Count how many lines of the material hold "financier". Respond with that number alone.
*** Begin section ***
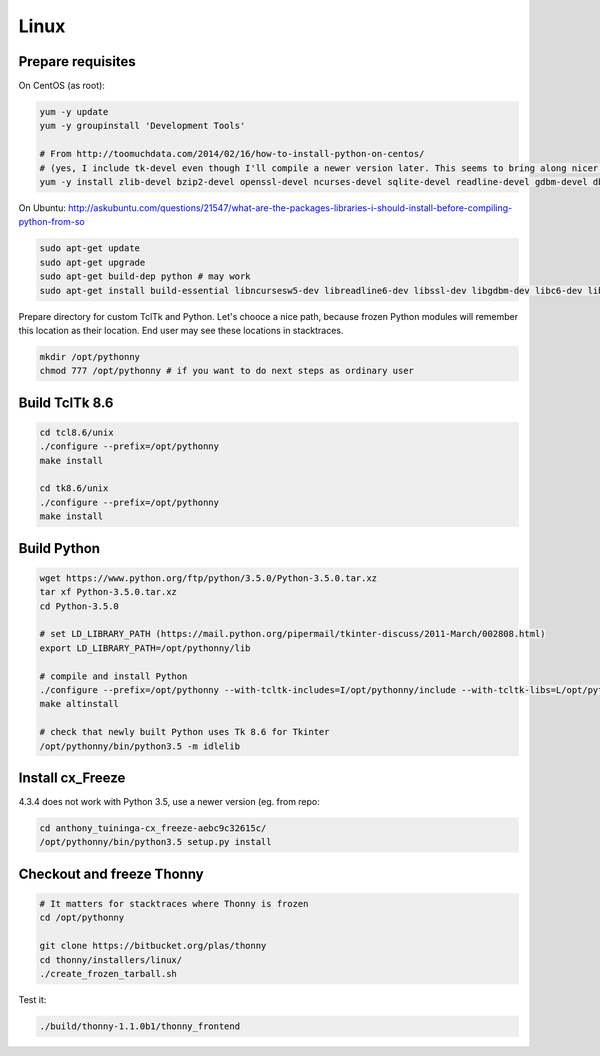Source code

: Linux
==========

Prepare requisites
------------------
On CentOS (as root):

.. sourcecode:: bash

    yum -y update
    yum -y groupinstall 'Development Tools'

    # From http://toomuchdata.com/2014/02/16/how-to-install-python-on-centos/
    # (yes, I include tk-devel even though I'll compile a newer version later. This seems to bring along nicer fonts in tkinter)
    yum -y install zlib-devel bzip2-devel openssl-devel ncurses-devel sqlite-devel readline-devel gdbm-devel db4-devel libpcap-devel xz-devel libX11-devel tk-devel

On Ubuntu:
http://askubuntu.com/questions/21547/what-are-the-packages-libraries-i-should-install-before-compiling-python-from-so

.. sourcecode:: bash

    sudo apt-get update
    sudo apt-get upgrade
    sudo apt-get build-dep python # may work
    sudo apt-get install build-essential libncursesw5-dev libreadline6-dev libssl-dev libgdbm-dev libc6-dev libsqlite3-dev tk-dev libbz2-dev

Prepare directory for custom TclTk and Python. Let's chooce a nice path, because frozen Python modules will remember this location as their location. End user may see these locations in stacktraces.

.. sourcecode:: bash

    mkdir /opt/pythonny
    chmod 777 /opt/pythonny # if you want to do next steps as ordinary user

Build TclTk 8.6
----------------

.. sourcecode:: bash

    cd tcl8.6/unix
    ./configure --prefix=/opt/pythonny
    make install

    cd tk8.6/unix
    ./configure --prefix=/opt/pythonny
    make install

Build Python
-------------



.. sourcecode:: bash

    wget https://www.python.org/ftp/python/3.5.0/Python-3.5.0.tar.xz
    tar xf Python-3.5.0.tar.xz 
    cd Python-3.5.0
     
    # set LD_LIBRARY_PATH (https://mail.python.org/pipermail/tkinter-discuss/2011-March/002808.html)
    export LD_LIBRARY_PATH=/opt/pythonny/lib

    # compile and install Python
    ./configure --prefix=/opt/pythonny --with-tcltk-includes=I/opt/pythonny/include --with-tcltk-libs=L/opt/pythonny/lib
    make altinstall
    
    # check that newly built Python uses Tk 8.6 for Tkinter
    /opt/pythonny/bin/python3.5 -m idlelib 

Install cx_Freeze
-----------------
4.3.4 does not work with Python 3.5, use a newer version (eg. from repo: 

.. sourcecode:: sh

    cd anthony_tuininga-cx_freeze-aebc9c32615c/
    /opt/pythonny/bin/python3.5 setup.py install



Checkout and freeze Thonny 
----------------------------

.. sourcecode:: sh
    
    # It matters for stacktraces where Thonny is frozen
    cd /opt/pythonny

    git clone https://bitbucket.org/plas/thonny
    cd thonny/installers/linux/
    ./create_frozen_tarball.sh


Test it:

.. sourcecode:: sh
    
    ./build/thonny-1.1.0b1/thonny_frontend

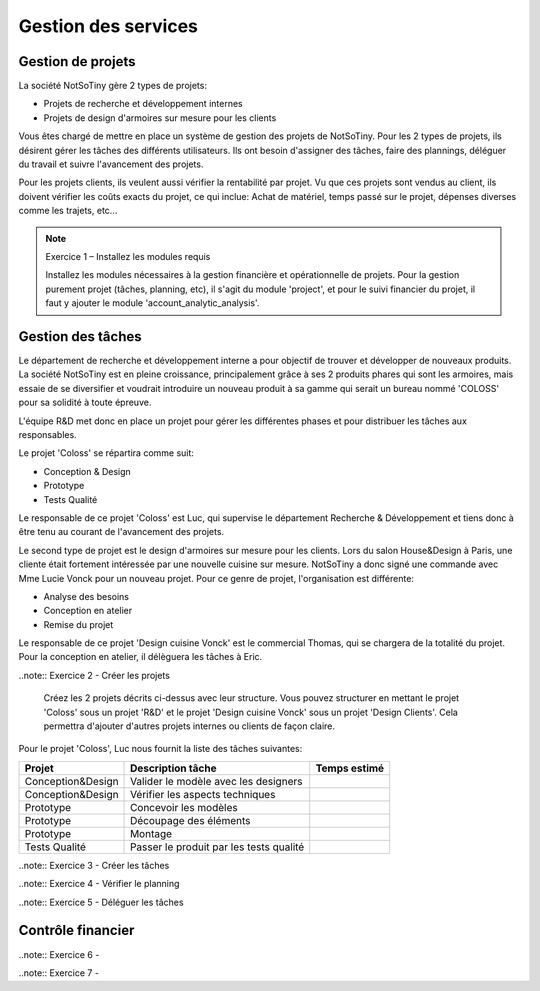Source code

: ********************
Gestion des services
********************

Gestion de projets
==================

La société NotSoTiny gère 2 types de projets:

* Projets de recherche et développement internes
* Projets de design d'armoires sur mesure pour les clients

Vous êtes chargé de mettre en place un système de gestion des projets de NotSoTiny. Pour les 2 types de projets, ils désirent gérer les tâches des différents utilisateurs. Ils ont besoin d'assigner des tâches, faire des plannings, déléguer du travail et suivre l'avancement des projets.

Pour les projets clients, ils veulent aussi vérifier la rentabilité par projet. Vu que ces projets sont vendus au client, ils doivent vérifier les coûts exacts du projet, ce qui inclue: Achat de matériel, temps passé sur le projet, dépenses diverses comme les trajets, etc...

.. note:: Exercice 1 – Installez les modules requis

    Installez les  modules nécessaires à la gestion financière et opérationnelle de projets. Pour la gestion purement projet (tâches, planning, etc), il s'agit du module 'project', et pour le suivi financier du projet, il faut y ajouter le module 'account_analytic_analysis'.

Gestion des tâches
==================

Le département de recherche et développement interne a pour objectif de trouver et développer de nouveaux produits. La société NotSoTiny est en pleine croissance, principalement grâce à ses 2 produits phares qui sont les armoires, mais essaie de se diversifier et voudrait introduire un nouveau produit à sa gamme qui serait un bureau nommé 'COLOSS' pour sa solidité à toute épreuve.

L'équipe R&D met donc en place un projet pour gérer les différentes phases et pour distribuer les tâches aux responsables.

Le projet 'Coloss' se répartira comme suit:

* Conception & Design
* Prototype
* Tests Qualité

Le responsable de ce projet 'Coloss' est Luc, qui supervise le département Recherche & Développement et tiens donc à être tenu au courant de l'avancement des projets.

Le second type de projet est le design d'armoires sur mesure pour les clients. Lors du salon House&Design à Paris, une cliente était fortement intéressée par une nouvelle cuisine sur mesure. NotSoTiny a donc signé une commande avec Mme Lucie Vonck pour un nouveau projet. Pour ce genre de projet, l'organisation est différente:

* Analyse des besoins
* Conception en atelier
* Remise du projet

Le responsable de ce projet 'Design cuisine Vonck' est le commercial Thomas, qui se chargera de la totalité du projet. Pour la conception en atelier, il délèguera les tâches à Eric.

..note:: Exercice 2 - Créer les projets

    Créez les 2 projets décrits ci-dessus avec leur structure. Vous pouvez structurer en mettant le projet 'Coloss' sous un projet 'R&D' et le projet 'Design cuisine Vonck' sous un projet 'Design Clients'. Cela permettra d'ajouter d'autres projets internes ou clients de façon claire.

Pour le projet 'Coloss', Luc nous fournit la liste des tâches suivantes:

+-----------------+---------------------------------------+------------+
|Projet           |Description tâche                      |Temps estimé|
+=================+=======================================+============+
|Conception&Design|Valider le modèle avec les designers   |            |
+-----------------+---------------------------------------+------------+
|Conception&Design|Vérifier les aspects techniques        |            |
+-----------------+---------------------------------------+------------+
|Prototype        |Concevoir les modèles                  |            |
+-----------------+---------------------------------------+------------+
|Prototype        |Découpage des éléments                 |            |
+-----------------+---------------------------------------+------------+
|Prototype        |Montage                                |            |
+-----------------+---------------------------------------+------------+
|Tests Qualité    |Passer le produit par les tests qualité|            |
+-----------------+---------------------------------------+------------+

..note:: Exercice 3 - Créer les tâches

..note:: Exercice 4 - Vérifier le planning

..note:: Exercice 5 - Déléguer les tâches

Contrôle financier
==================

..note:: Exercice 6 - 

..note:: Exercice 7 - 

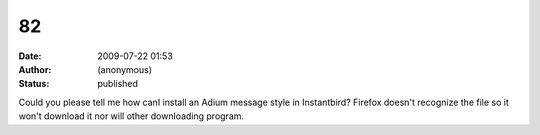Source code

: 82
##
:date: 2009-07-22 01:53
:author: (anonymous)
:status: published

Could you please tell me how canI install an Adium message style in Instantbird? Firefox doesn't recognize the file so it won't download it nor will other downloading program.
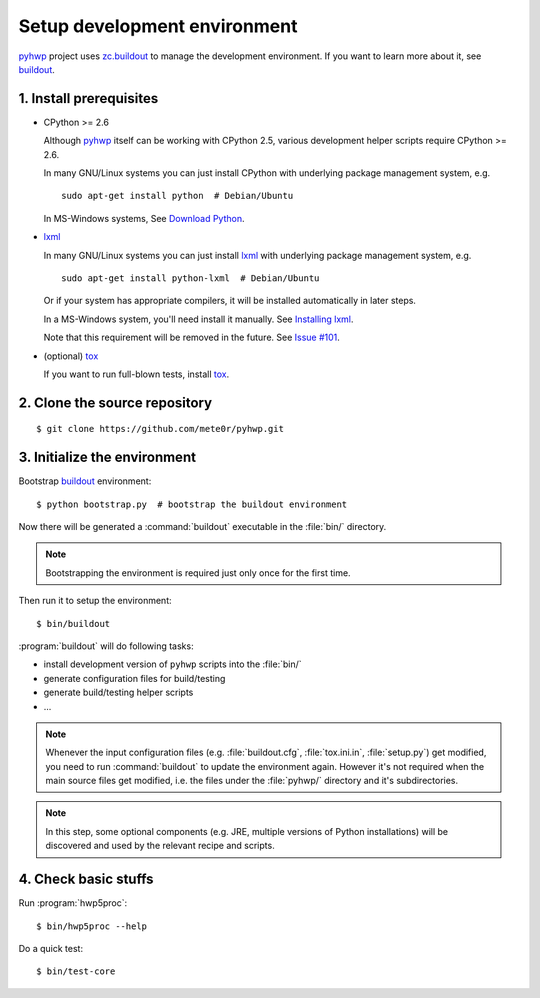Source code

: =============================
Setup development environment
=============================

`pyhwp <https://github.com/mete0r/pyhwp>`_ project uses `zc.buildout
<http://pypi.python.org/pypi/zc.buildout>`_ to manage the development
environment. If you want to learn more about it, see `buildout
<http://www.buildout.org>`_.

1. Install prerequisites
------------------------

* CPython >= 2.6

  Although pyhwp_ itself can be working with CPython 2.5, various development
  helper scripts require CPython >= 2.6.

  In many GNU/Linux systems you can just install CPython with underlying
  package management system, e.g. ::

      sudo apt-get install python  # Debian/Ubuntu

  In MS-Windows systems, See `Download Python <http://www.python.org/download/>`_.
   
* `lxml <http://pypi.python.org/pypi/lxml/>`_

  In many GNU/Linux systems you can just install lxml_ with underlying
  package management system, e.g. ::

     sudo apt-get install python-lxml  # Debian/Ubuntu

  Or if your system has appropriate compilers, it will be installed
  automatically in later steps.
   
  In a MS-Windows system, you'll need install it manually.  See `Installing
  lxml <http://lxml.de/installation.html>`_.

  Note that this requirement will be removed in the future. See `Issue #101
  <https://github.com/mete0r/pyhwp/issues/101>`_.

* (optional) `tox <http://tox.testrun.org>`_

  If you want to run full-blown tests, install tox_.

2. Clone the source repository
------------------------------

::

   $ git clone https://github.com/mete0r/pyhwp.git

3. Initialize the environment
------------------------------

Bootstrap buildout_ environment::

   $ python bootstrap.py  # bootstrap the buildout environment

Now there will be generated a :command:`buildout` executable in the :file:`bin/`
directory.

.. note::

   Bootstrapping the environment is required just only once for the first time.

.. _invoke-buildout:

Then run it to setup the environment::

   $ bin/buildout

:program:`buildout` will do following tasks:

* install development version of ``pyhwp`` scripts into the :file:`bin/`
* generate configuration files for build/testing
* generate build/testing helper scripts
* ...

.. note::

   Whenever the input configuration files (e.g. :file:`buildout.cfg`,
   :file:`tox.ini.in`, :file:`setup.py`) get modified, you need to run
   :command:`buildout` to update the environment again. However it's not
   required when the main source files get modified, i.e. the files under the
   :file:`pyhwp/` directory and it's subdirectories.

.. note::

   In this step, some optional components (e.g. JRE, multiple versions of Python
   installations) will be discovered and used by the relevant recipe and scripts.

4. Check basic stuffs
---------------------

Run :program:`hwp5proc`::

   $ bin/hwp5proc --help

Do a quick test::

   $ bin/test-core
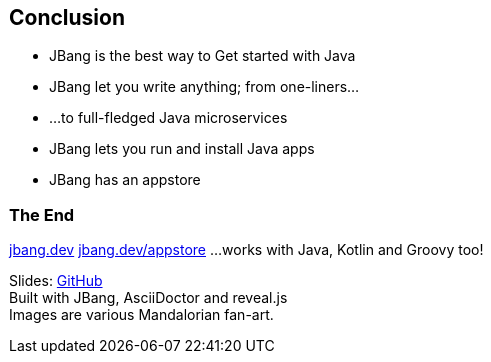 == Conclusion

[%step]
- JBang is the best way to Get started with Java
- JBang let you write anything; from one-liners...
- ...to full-fledged Java microservices
- JBang lets you run and install Java apps
- JBang has an appstore

[.columns]
=== The End

[.column]
https://jbang.dev[jbang.dev]
https://jbang.dev/appstore[jbang.dev/appstore]
...works with Java, Kotlin and Groovy too!

[.column]
Slides: https://github.com/maxandersen/getting-started-with-java-the-jbang-way[GitHub] +
Built with JBang, AsciiDoctor and reveal.js +
Images are various Mandalorian fan-art.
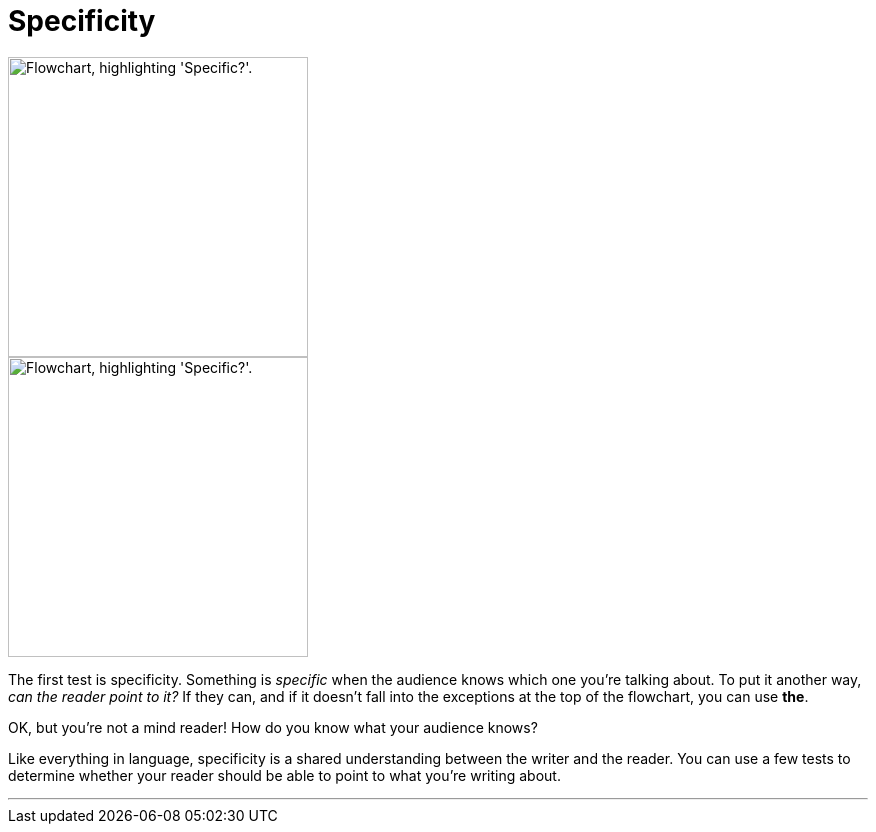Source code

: = Specificity
:fragment:
:imagesdir: ../images


// ---- SLIDE ----
// tag::slide[]

// full flowchart image
image::specific-v.png["Flowchart, highlighting 'Specific?'.",300,align="center"]

// end::slide[]

// ---- EXPLANATION ----
// tag::html[]

// cropped flowchart image
[.ornamental]
image::specific-v-sm.png["Flowchart, highlighting 'Specific?'.",300,align="center"]

The first test is specificity. Something is _specific_ when the audience knows which one you're talking about. To put it another way, _can the reader point to it?_ If they can, and if it doesn't fall into the exceptions at the top of the flowchart, you can use [.blue]#*the*#.

OK, but you're not a mind reader! How do you know what your audience knows?

Like everything in language, specificity is a shared understanding between the writer and the reader. You can use a few tests to determine whether your reader should be able to point to what you're writing about.

'''

// end::html[]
*** End section ***
*Result of this exercise:*
2